Oggi al Viola Park si respira un'aria di profonda pianificazione per il futuro della Fiorentina. Fabio Paratici e Alessandro Ferrari hanno indetto una conferenza stampa cruciale per illustrare le linee guida che muoveranno il club toscano nelle prossime settimane. Il direttore sportivo ha chiarito fin da subito che, sebbene nel calcio moderno non esistano elementi del tutto incedibili, l'intenzione della società è quella di costruire una rosa estremamente competitiva, capace di onorare il prestigio della città di Firenze e le ambizioni della sua tifoseria. Questo incontro rappresenta il punto di rottura definitivo con la passata stagione e l'inizio di una programmazione tecnica che non vuole lasciare nulla al caso.
Uno dei nodi centrali del vertice odierno riguarda il futuro di Moise Kean. Paratici ha già avuto modo di confrontarsi con i rappresentanti dell'attaccante per definire una strategia comune in vista della ripresa delle attività. Un fattore determinante in questa fase è la posizione di Fabio Grosso: il nuovo allenatore viola ha espresso parole di grande stima per il centravanti della Nazionale, sottolineando la volontà di averlo a disposizione fin dal primo giorno di ritiro per lavorare sulle sue potenzialità. Dal canto suo, l'entourage del giocatore ha confermato alla dirigenza la ferma volontà di Kean di proseguire il suo percorso in maglia viola, convinto di poter riscattare un'annata complicata sotto la guida del nuovo tecnico.
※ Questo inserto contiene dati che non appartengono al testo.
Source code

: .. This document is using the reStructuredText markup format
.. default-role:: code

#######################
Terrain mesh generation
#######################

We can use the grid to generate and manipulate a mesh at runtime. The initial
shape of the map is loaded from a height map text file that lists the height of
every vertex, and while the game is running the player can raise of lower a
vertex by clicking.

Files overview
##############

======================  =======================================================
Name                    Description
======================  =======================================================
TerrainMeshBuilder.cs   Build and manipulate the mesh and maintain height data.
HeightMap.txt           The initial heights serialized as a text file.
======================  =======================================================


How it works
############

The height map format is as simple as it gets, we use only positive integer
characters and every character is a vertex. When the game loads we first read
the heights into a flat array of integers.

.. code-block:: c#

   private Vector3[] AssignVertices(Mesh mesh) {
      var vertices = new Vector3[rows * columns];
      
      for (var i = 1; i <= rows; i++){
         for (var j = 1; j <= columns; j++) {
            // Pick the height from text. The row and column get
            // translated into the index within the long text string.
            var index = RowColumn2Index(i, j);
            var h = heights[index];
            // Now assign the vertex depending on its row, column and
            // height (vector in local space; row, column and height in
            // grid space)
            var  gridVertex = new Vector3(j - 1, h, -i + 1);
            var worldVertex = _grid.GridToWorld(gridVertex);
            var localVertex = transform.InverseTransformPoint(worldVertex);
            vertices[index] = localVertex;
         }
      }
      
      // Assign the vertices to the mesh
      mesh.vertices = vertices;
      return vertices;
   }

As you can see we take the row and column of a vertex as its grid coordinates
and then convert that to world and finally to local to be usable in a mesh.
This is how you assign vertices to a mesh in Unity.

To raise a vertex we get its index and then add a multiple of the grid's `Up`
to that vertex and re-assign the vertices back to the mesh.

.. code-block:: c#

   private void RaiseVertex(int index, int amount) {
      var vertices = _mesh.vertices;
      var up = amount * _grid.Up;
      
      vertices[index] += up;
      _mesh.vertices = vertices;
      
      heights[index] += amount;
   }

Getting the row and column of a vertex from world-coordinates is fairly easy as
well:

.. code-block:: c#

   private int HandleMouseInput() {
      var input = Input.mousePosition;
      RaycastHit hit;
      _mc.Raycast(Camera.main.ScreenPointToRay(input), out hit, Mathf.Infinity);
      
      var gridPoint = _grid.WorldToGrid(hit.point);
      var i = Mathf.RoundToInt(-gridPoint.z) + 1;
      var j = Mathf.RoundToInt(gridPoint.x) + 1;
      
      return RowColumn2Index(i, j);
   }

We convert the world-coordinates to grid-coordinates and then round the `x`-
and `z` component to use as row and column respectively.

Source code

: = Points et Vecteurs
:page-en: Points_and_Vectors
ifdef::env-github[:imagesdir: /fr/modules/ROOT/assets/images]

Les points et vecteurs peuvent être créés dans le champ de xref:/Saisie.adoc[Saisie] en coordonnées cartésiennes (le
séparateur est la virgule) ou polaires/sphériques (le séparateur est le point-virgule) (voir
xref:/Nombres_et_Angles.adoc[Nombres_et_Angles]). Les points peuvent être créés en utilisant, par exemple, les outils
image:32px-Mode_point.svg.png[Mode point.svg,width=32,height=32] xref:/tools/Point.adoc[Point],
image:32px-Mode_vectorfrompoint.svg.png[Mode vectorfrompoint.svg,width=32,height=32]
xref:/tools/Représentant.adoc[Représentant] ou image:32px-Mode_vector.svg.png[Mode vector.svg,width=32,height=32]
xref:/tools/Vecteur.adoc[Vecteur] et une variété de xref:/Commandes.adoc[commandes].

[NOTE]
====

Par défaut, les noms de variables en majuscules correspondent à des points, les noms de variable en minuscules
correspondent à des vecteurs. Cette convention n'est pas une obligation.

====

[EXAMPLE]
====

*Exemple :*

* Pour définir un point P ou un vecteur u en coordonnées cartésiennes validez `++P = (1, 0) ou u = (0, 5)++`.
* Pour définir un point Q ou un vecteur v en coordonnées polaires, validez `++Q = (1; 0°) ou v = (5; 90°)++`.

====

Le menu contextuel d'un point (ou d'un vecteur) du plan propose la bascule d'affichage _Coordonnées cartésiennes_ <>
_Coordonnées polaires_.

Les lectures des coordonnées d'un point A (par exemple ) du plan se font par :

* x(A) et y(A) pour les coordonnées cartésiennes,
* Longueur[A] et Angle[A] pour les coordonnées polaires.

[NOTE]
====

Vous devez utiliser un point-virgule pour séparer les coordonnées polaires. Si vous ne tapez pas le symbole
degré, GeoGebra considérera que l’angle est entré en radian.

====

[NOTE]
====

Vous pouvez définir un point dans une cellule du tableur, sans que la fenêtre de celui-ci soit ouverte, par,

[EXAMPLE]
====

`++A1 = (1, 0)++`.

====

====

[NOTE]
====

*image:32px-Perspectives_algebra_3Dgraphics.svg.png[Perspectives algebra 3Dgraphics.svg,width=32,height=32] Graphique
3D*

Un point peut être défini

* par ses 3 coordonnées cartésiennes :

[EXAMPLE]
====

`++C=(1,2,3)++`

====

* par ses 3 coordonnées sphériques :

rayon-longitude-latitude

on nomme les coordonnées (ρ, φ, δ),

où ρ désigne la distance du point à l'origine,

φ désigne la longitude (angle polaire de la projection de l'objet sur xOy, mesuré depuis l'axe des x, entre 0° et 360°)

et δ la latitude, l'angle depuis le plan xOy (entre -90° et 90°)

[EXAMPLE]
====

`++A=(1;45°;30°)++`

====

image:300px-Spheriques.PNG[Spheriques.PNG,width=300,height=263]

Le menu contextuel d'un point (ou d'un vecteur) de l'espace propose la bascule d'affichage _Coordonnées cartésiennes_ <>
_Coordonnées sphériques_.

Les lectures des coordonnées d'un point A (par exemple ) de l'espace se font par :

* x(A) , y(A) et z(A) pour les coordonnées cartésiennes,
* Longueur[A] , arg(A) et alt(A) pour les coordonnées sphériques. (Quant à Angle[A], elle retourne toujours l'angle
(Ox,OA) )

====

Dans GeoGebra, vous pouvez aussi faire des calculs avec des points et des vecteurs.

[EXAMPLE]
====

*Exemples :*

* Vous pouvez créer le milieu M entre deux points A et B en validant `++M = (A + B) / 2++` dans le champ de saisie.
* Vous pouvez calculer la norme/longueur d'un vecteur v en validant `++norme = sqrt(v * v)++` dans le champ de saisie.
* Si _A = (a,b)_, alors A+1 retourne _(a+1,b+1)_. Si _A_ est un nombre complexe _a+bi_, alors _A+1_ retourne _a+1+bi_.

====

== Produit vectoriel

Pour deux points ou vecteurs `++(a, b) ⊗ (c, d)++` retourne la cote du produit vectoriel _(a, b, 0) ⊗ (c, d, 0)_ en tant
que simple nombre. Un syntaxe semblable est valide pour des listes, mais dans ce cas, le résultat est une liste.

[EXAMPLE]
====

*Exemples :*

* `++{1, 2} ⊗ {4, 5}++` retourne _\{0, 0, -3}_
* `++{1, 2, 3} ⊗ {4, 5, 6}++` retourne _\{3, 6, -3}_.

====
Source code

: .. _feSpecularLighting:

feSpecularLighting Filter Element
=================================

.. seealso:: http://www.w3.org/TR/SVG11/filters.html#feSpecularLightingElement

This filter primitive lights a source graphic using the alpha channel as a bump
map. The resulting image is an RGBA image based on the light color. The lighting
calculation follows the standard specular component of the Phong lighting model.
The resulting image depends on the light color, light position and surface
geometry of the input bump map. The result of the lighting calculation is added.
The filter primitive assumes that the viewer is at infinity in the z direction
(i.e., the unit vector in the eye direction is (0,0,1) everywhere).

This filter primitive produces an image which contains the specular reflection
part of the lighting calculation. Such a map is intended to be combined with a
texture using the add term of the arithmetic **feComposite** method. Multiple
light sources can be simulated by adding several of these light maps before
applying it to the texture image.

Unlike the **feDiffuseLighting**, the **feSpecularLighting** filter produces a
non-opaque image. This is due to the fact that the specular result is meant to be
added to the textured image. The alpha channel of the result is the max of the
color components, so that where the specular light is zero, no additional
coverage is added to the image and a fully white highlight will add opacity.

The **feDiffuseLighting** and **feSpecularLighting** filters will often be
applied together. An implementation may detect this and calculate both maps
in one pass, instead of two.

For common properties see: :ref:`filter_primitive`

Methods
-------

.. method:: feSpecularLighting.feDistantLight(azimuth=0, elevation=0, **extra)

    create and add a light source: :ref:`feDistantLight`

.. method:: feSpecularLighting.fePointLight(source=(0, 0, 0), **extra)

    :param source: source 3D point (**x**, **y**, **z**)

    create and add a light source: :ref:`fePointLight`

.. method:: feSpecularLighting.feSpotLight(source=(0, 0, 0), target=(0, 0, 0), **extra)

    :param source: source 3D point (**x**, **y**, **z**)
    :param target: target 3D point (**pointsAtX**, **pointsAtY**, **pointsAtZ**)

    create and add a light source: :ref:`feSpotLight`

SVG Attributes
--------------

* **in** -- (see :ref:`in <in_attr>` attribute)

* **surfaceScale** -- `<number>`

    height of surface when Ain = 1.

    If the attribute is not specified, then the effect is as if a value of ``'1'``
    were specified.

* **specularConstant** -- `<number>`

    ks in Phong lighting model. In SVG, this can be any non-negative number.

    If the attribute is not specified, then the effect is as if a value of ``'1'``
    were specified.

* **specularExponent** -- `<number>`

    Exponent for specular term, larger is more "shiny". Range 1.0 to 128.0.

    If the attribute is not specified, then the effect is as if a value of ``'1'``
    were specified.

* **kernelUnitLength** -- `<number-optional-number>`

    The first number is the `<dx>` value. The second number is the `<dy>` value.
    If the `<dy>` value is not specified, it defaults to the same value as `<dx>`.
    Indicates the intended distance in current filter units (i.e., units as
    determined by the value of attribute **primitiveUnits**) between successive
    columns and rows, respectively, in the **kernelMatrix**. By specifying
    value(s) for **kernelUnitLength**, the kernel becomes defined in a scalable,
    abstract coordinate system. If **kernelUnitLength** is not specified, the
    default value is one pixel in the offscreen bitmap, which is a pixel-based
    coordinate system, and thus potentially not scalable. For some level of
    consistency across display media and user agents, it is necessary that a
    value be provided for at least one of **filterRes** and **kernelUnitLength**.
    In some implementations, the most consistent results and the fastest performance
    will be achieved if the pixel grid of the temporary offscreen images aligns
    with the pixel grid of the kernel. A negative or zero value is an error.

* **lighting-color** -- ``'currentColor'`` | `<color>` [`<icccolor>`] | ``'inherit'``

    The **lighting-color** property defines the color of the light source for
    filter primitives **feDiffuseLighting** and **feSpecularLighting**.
Dal punto di vista finanziario e contrattuale, la posizione di Kean è di assoluto rilievo all'interno dello spogliatoio toscano. Essendo il calciatore che percepisce l'ingaggio più alto della rosa, ogni decisione che lo riguarda viene ponderata con estrema attenzione dai vertici societari. Nonostante il suo status, al momento non sono pervenute offerte ufficiali che possano far vacillare il club. È opportuno ricordare che soltanto un anno fa il centravanti aveva declinato una proposta faraonica proveniente dall'Al-Qadsiah, che metteva sul piatto uno stipendio netto di 15 milioni di euro a stagione. Il rifiuto di Kean allora fu netto, dettato dal desiderio di rimanere nel calcio europeo d'élite e di continuare a vestire la maglia della Fiorentina.
L'analisi del rendimento dell'ultima stagione evidenzia una flessione statistica che la dirigenza intende correggere immediatamente. Kean ha chiuso l'annata con soli 9 gol all'attivo, un numero decisamente lontano dalle 25 reti siglate nella stagione precedente. Tuttavia, questo calo è ampiamente spiegabile attraverso il calvario fisico vissuto dal giocatore, che è stato costretto ai box per ben 16 partite a causa di vari infortuni. Lo staff medico e quello tecnico sono già al lavoro per studiare una preparazione atletica personalizzata che possa prevenire nuove ricadute, garantendo a Grosso un giocatore integro e capace di ritrovare quella continuità realizzativa che lo aveva reso uno dei profili più interessanti del panorama internazionale.
Con l'apertura ufficiale della finestra di trasferimenti fissata per il 29 giugno, la Fiorentina vuole farsi trovare pronta e con le idee chiare. Il confronto preventivo tra Paratici e gli agenti del classe 2000 è servito a gettare le basi per un patto d'acciaio, volto a rilanciare le ambizioni della squadra in campionato e nelle competizioni europee. La strategia del club non si limiterà alla conferma del proprio numero nove, ma prevederà l'inserimento di profili funzionali che possano esaltarne le doti fisiche e la capacità di attaccare la profondità. I tifosi ora attendono i primi movimenti concreti, sperando che la sinergia tra la dirigenza, Fabio Grosso e Moise Kean possa tradursi in una stagione ricca di successi e di gol pesanti.